…De Geest, Die in ons woont, heeft Die lust tot nijdigheid?
— Jakobus 4 : 1 - 12
Waar liefde ontbreekt, krijgt jaloezie, haat en nijd de overhand. Zelfs bij kinderen Gods. Zo hoort het niet te zijn, maar helaas komt het vaak voor. ‘Wereldse’ mensen moeten dan zeggen: hebben zij de liefde van God in hun hart? Vaak kunnen we nog een voorbeeld nemen aan hen, die niet opgegroeid zijn met het Woord van God. Jakobus geeft een antwoord. Vaak komt dit voort uit verkeerde, zondige begeerten.
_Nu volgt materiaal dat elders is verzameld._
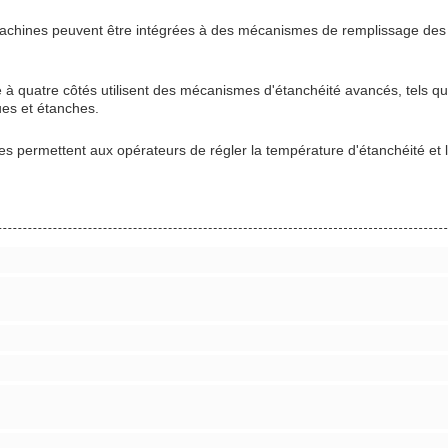
achines peuvent être intégrées à des mécanismes de remplissage des p
à quatre côtés utilisent des mécanismes d'étanchéité avancés, tels que
es et étanches.
s permettent aux opérateurs de régler la température d'étanchéité et l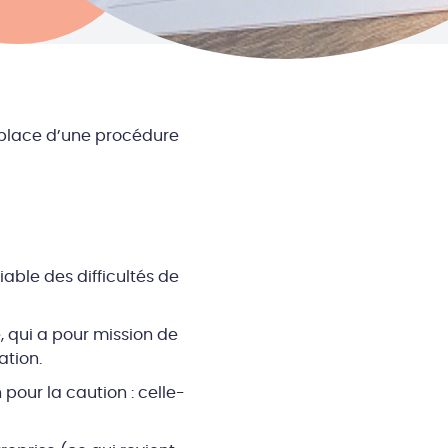
 place d’une procédure
ble des difficultés de
 qui a pour mission de
ation.
pour la caution : celle-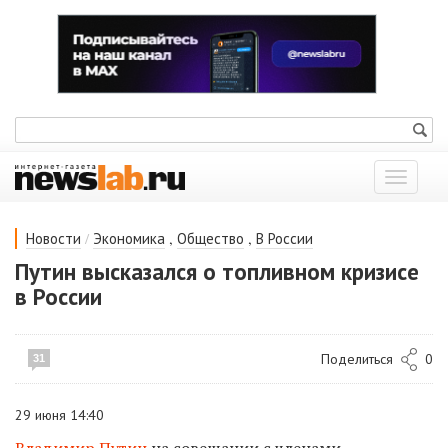
Показат
меню
/
,
,
Новости
Экономика
Общество
В России
Путин высказался о топливном кризисе
в России
Поделиться
0
31
29 июня 14:40
Владимир Путин
на совещании с членами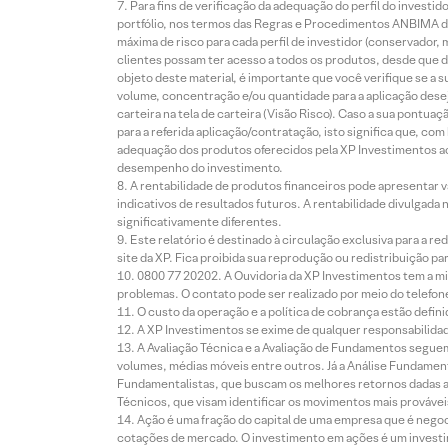
Para fins de verificação da adequação do perfil do invest
portfólio, nos termos das Regras e Procedimentos ANBIMA de
máxima de risco para cada perfil de investidor (conservado
clientes possam ter acesso a todos os produtos, desde que de
objeto deste material, é importante que você verifique se a
volume, concentração e/ou quantidade para a aplicação dese
carteira na tela de carteira (Visão Risco). Caso a sua pontu
para a referida aplicação/contratação, isto significa que, co
adequação dos produtos oferecidos pela XP Investimentos ao
desempenho do investimento.
A rentabilidade de produtos financeiros pode apresentar
indicativos de resultados futuros. A rentabilidade divulgada
significativamente diferentes.
Este relatório é destinado à circulação exclusiva para a 
site da XP. Fica proibida sua reprodução ou redistribuição p
0800 77 20202. A Ouvidoria da XP Investimentos tem a mi
problemas. O contato pode ser realizado por meio do telefon
O custo da operação e a política de cobrança estão defini
A XP Investimentos se exime de qualquer responsabilidade
A Avaliação Técnica e a Avaliação de Fundamentos seguem
volumes, médias móveis entre outros. Já a Análise Fundament
Fundamentalistas, que buscam os melhores retornos dadas as
Técnicos, que visam identificar os movimentos mais prováveis 
Ação é uma fração do capital de uma empresa que é negoci
cotações de mercado. O investimento em ações é um investi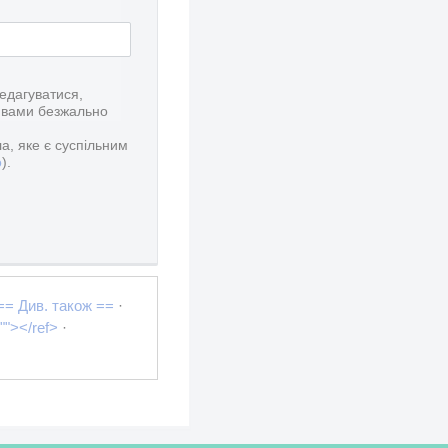
редагуватися,
 вами безжально
а, яке є суспільним
о
).
== Див. також ==
·
""></ref>
·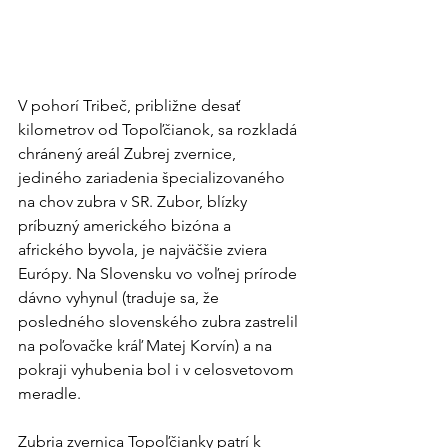
V pohorí Tribeč, približne desať 
kilometrov od Topoľčianok, sa rozkladá 
chránený areál Zubrej zvernice, 
jediného zariadenia špecializovaného 
na chov zubra v SR. Zubor, blízky 
príbuzný amerického bizóna a 
afrického byvola, je najväčšie zviera 
Európy. Na Slovensku vo voľnej prírode 
dávno vyhynul (traduje sa, že 
posledného slovenského zubra zastrelil 
na poľovačke kráľ Matej Korvín) a na 
pokraji vyhubenia bol i v celosvetovom 
meradle.
Zubria zvernica Topoľčianky patrí k 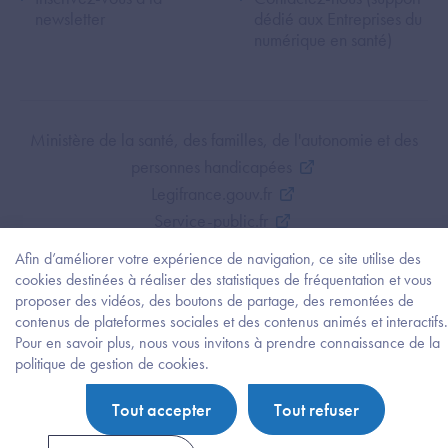
newsletter
dédié aux Entreprises du
numérique en santé)
Footer Bottom ANS
Ministère de la santé, des familles, de l'autonomie et des
personnes handicapées
Legifrance.gouv.fr
Service-public.fr
Mentions légales
Afin d’améliorer votre expérience de navigation, ce site utilise des
Politique de protection des données personnelles
cookies destinées à réaliser des statistiques de fréquentation et vous
proposer des vidéos, des boutons de partage, des remontées de
Politique de gestion de cookies
contenus de plateformes sociales et des contenus animés et interactifs.
Gestion des cookies
Pour en savoir plus, nous vous invitons à prendre connaissance de la
Plan du site
Besoi
politique de gestion de cookies.
d'être
Accessibilité : partiellement conforme
guidé
Tout accepter
Tout refuser
?
Trouv
l'info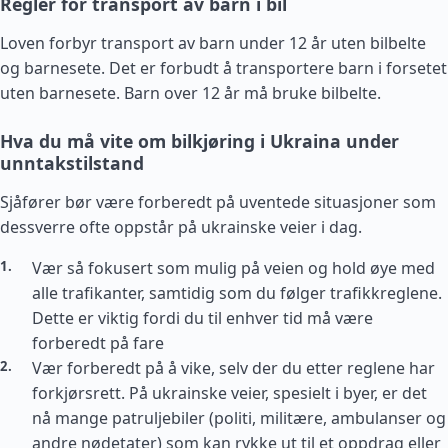
Regler for transport av barn i bil
Loven forbyr transport av barn under 12 år uten bilbelte
og barnesete. Det er forbudt å transportere barn i forsetet
uten barnesete. Barn over 12 år må bruke bilbelte.
Hva du må vite om bilkjøring i Ukraina under
unntakstilstand
Sjåfører bør være forberedt på uventede situasjoner som
dessverre ofte oppstår på ukrainske veier i dag.
Vær så fokusert som mulig på veien og hold øye med
alle trafikanter, samtidig som du følger trafikkreglene.
Dette er viktig fordi du til enhver tid må være
forberedt på fare
Vær forberedt på å vike, selv der du etter reglene har
forkjørsrett. På ukrainske veier, spesielt i byer, er det
nå mange patruljebiler (politi, militære, ambulanser og
andre nødetater) som kan rykke ut til et oppdrag eller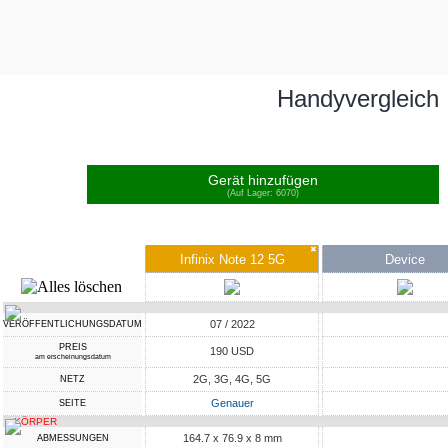
Handyvergleich
Gerät hinzufügen
(Auf Lager: 6070)
✖
Infinix Note 12 5G
Device
07 / 2022
VERÖFFENTLICHUNGSDATUM
PREIS
190 USD
am erscheinungsdatum
2G, 3G, 4G, 5G
NETZ
Genauer
SEITE
KÖRPER
164.7 x 76.9 x 8 mm
ABMESSUNGEN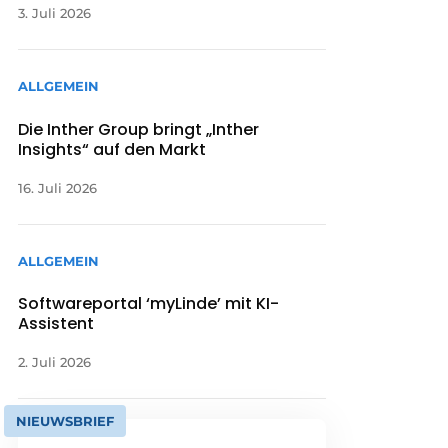
3. Juli 2026
ALLGEMEIN
Die Inther Group bringt „Inther
Insights“ auf den Markt
16. Juli 2026
ALLGEMEIN
Softwareportal ‘myLinde’ mit KI-
Assistent
2. Juli 2026
NIEUWSBRIEF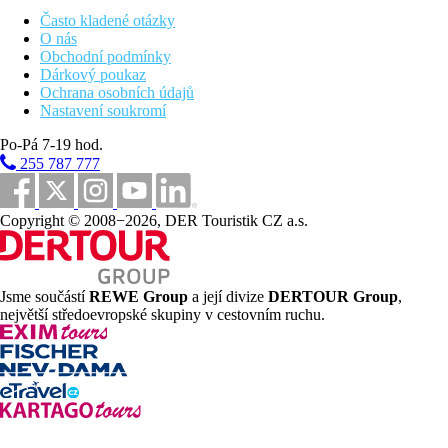
Často kladené otázky
Druhy pokojů:
O nás
Obchodní podmínky
Jednolůžkový pokoj
Dárkový poukaz
Dvoulůžkový pokoj
Ochrana osobních údajů
Třílůžkový pokoj
Nastavení soukromí
Apartmá Junior
má zaručený balkon
Po-Pá 7-19 hod.
255 787 777
Vzdálenosti
58 km
Copyright © 2008−2026, DER Touristik CZ a.s.
Vzdálenost od nejbližšího letiště
1 km
Vzdálenost k pláži
Jsme součástí
REWE Group
a její divize
DERTOUR Group
,
největší středoevropské skupiny v cestovním ruchu.
Pláž
Druh pláže
Plážová dovolená
Bazény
Altijd maar meer willen hebben, het niet uit kunnen staan, dat een ander iets nieuws of iets mooiers heeft. Begeerte naar alles wat het tijdelijke leven biedt, kan ons in de weg staan om de Heere oprecht te dienen. Hoogmoed is ook een oorzaak van onenigheid, daarom is het advies van de apostel terecht: vernedert u voor de Heere, en Hij zal u verhogen. Wanneer Gods Geest in ons woont dan mogen deze zaken zeker niet gevonden worden. Ons leven strijdt dan met onze woorden. Als dit gevonden wordt onder Gods kinderen, hoe zal het dan zijn bij de onbekeerden? De Heere Jezus heeft eens gezegd: de ergernissen moeten komen, maar wee degenen, door wie ze komen. Hij was altijd de Minste, terwijl Hij de Meeste (r) was. Bij de voetwassing heeft Hij het voorbeeld gegeven! Slechts één zat met ongewassen voeten aan tafel, omdat niemand slavenwerk wilde doen. Elkaar de oren wassen is niet moeilijk, maar de ander de voeten wassen, dan moeten wij door de knieën. Maar de minste te zijn, daar is nog nooit iemand slechter van geworden. De liefde is niet afgunstig en zoekt zichzelf niet. Waar liefde woont, gebiedt de Heere de zegen!